Manager, Revenue Cycle

Health Care District of Palm Beach CountyWest Palm Beach, FL
Onsite

About The Position

The Manager of Outpatient Revenue Cycle is responsible for planning, supervising, and coordinating outpatient medical billing and coding for all Community Health Center services, including ambulatory clinics, diagnostics, behavioral health, and ancillary services. This position oversees the development and implementation of monthly AR reports, policies, and processes to reduce inefficiencies and maximize revenue by improving outpatient charge capture, coding, claims submission, and collection functions. The Manager is a key member of the Community Health Center management team, conducting problem analysis and recommending solutions.
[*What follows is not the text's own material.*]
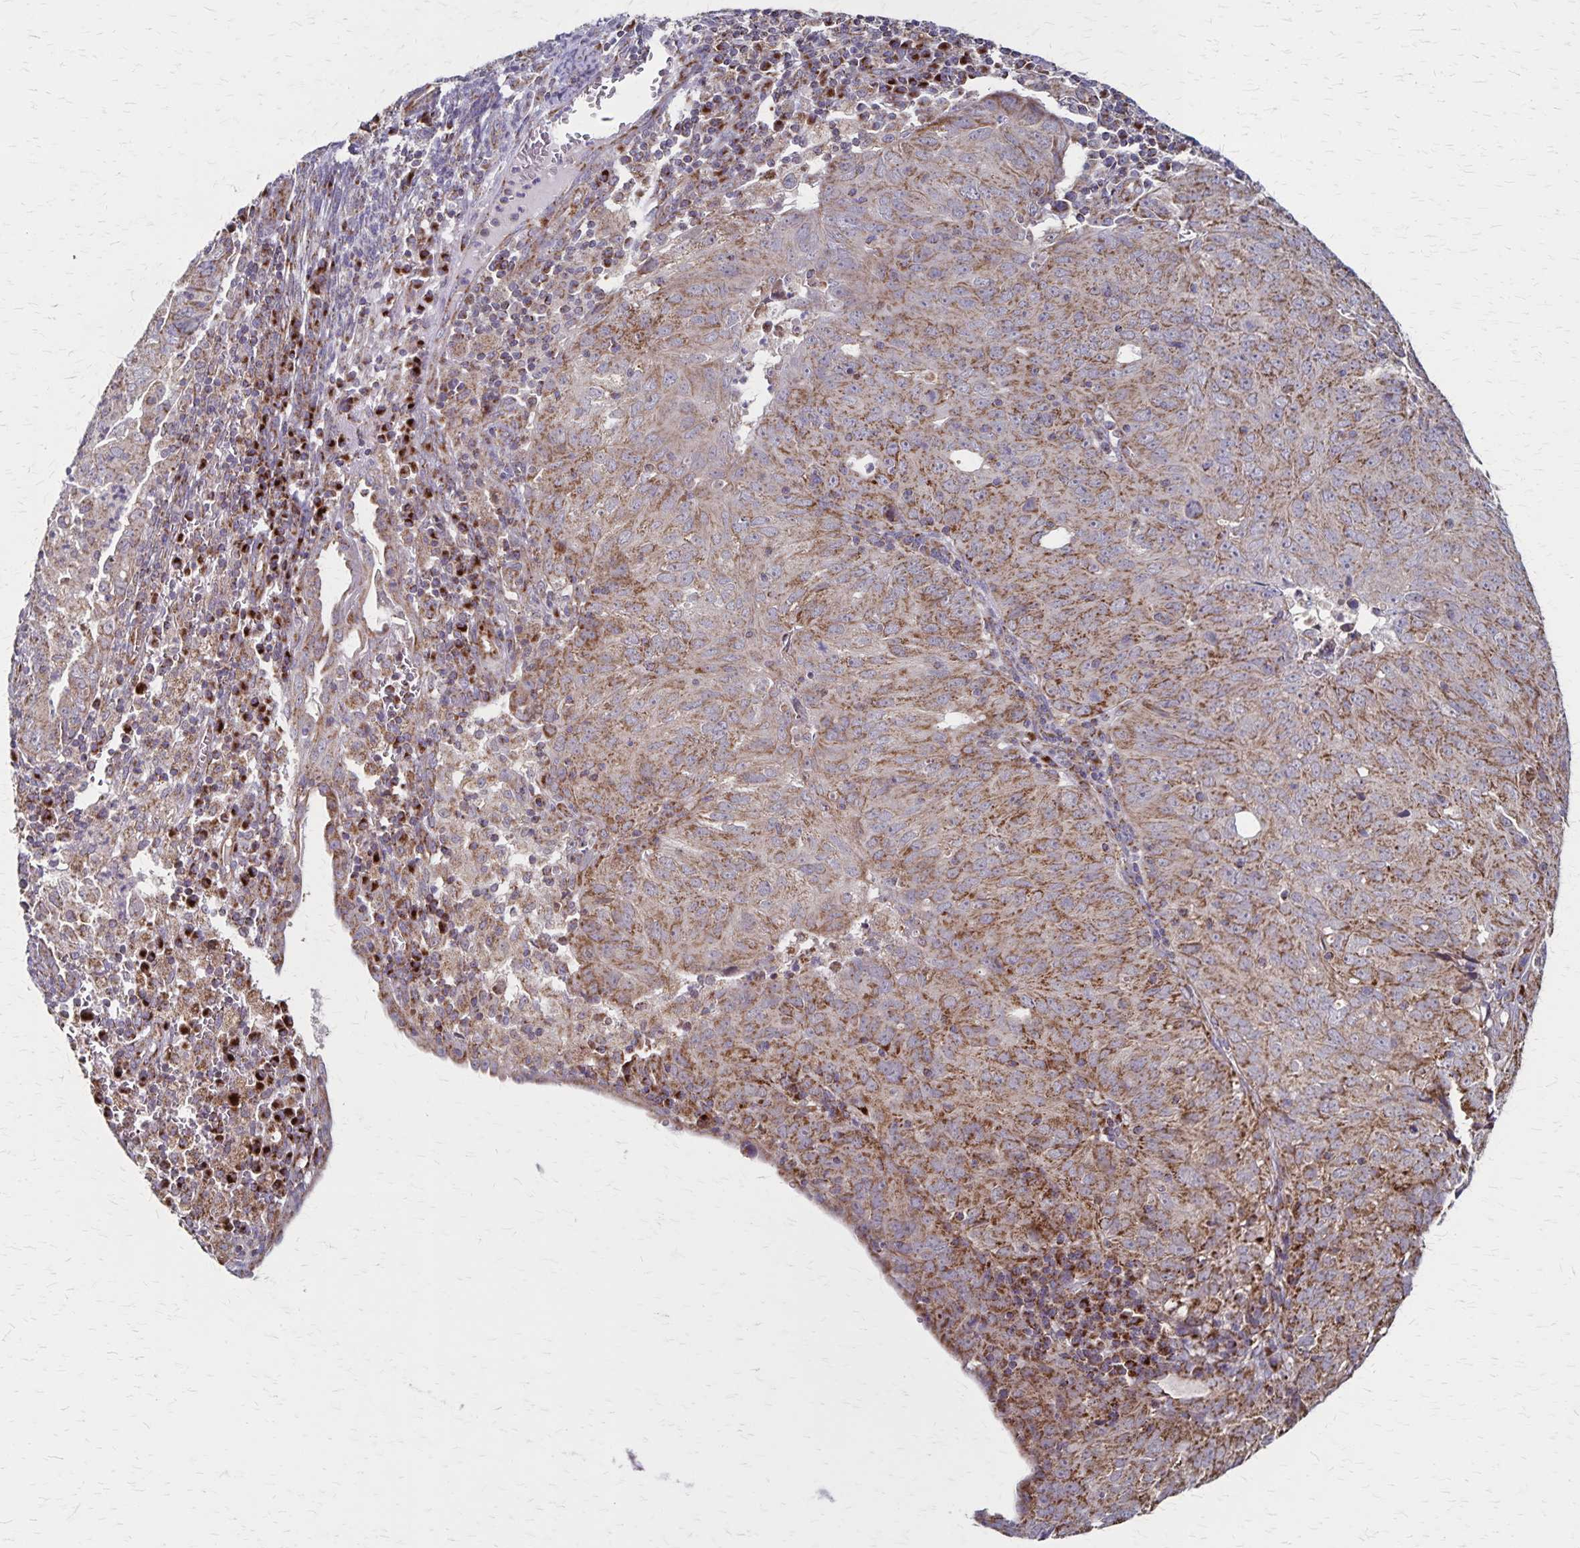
{"staining": {"intensity": "weak", "quantity": "25%-75%", "location": "cytoplasmic/membranous"}, "tissue": "cervical cancer", "cell_type": "Tumor cells", "image_type": "cancer", "snomed": [{"axis": "morphology", "description": "Adenocarcinoma, NOS"}, {"axis": "topography", "description": "Cervix"}], "caption": "Immunohistochemistry image of neoplastic tissue: human adenocarcinoma (cervical) stained using IHC reveals low levels of weak protein expression localized specifically in the cytoplasmic/membranous of tumor cells, appearing as a cytoplasmic/membranous brown color.", "gene": "NFS1", "patient": {"sex": "female", "age": 56}}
Periodic travel between the Health Care District’s Home Office, Lakeside Medical Center, and outpatient clinic sites may be required.

Responsibilities

  • Develops and leads a customer service–oriented team focused on outpatient revenue cycle objectives.
  • Manages end-to-end outpatient billing operations, including oversight of third-party billing services, ensuring efficient work queues, claim edits resolution, and high productivity.
  • Oversees outpatient charge capture and coding accuracy (CPT/HCPCS, ICD-10-CM), including E/M, observation, diagnostics, infusions/injections, minor procedures, and clinic/ancillary services.
  • Ensures compliance with CMS outpatient rules (OPPS), National Correct Coding Initiative (NCCI) edits, modifier usage, medically necessary services, and payer-specific policies.
  • Develops outpatient revenue cycle reports, dashboards, and KPIs (e.g., DNFB, first-pass yield, clean claim rate, denial rates, days in AR, credit balances) and presents findings to leadership.
  • Provides feedback to registration, scheduling, and HIM teams to maximize performance of front-end and back-end processes affecting outpatient claims.
  • Identifies, collects, and validates data related to outpatient utilization and reimbursement trends; prepares regular and ad hoc analyses for leadership.
  • Works with third-party payers to assure appropriate payment for outpatient services, including contract interpretation and monitoring of payer policy changes that impact outpatient reimbursement.
  • Collaborates with technical experts and business units to optimize Epic work queues, charge review, claim edit logic, and reporting for outpatient services.
  • Supervises coding quality audits and compliance monitoring to ensure proper outpatient billing to Medicaid, Medicare, and commercial payers; leads coder education based on audit findings.
  • Oversees timely creation and transmission of outpatient claims; audits and records payments, adjustments, and write-offs; researches, corrects, and rebills denied or rejected outpatient claims.
  • Monitors production of patient statements and the collection of patient balances related to outpatient services; recommends allowances and write-offs per policy based on aged trial balance review.
  • Leads root-cause analysis and remediation for top outpatient denials (e.g., medical necessity, bundling, eligibility, authorization, modifier, frequency, duplicate claims).
  • Ensures charge posting staff are trained on EMR use for outpatient charge capture and documentation retrieval consistent with access and needs.
  • Attends required meetings and participates on committees; maintains professional affiliations to stay current with outpatient revenue cycle trends and regulations.
  • Leads staff in resolving issues related to patient financial services, especially those impacting outpatient access, pricing transparency, estimates, and collections.
  • Supports emergency duties when required, which may include work in special needs or Red Cross shelters or other emergency responses.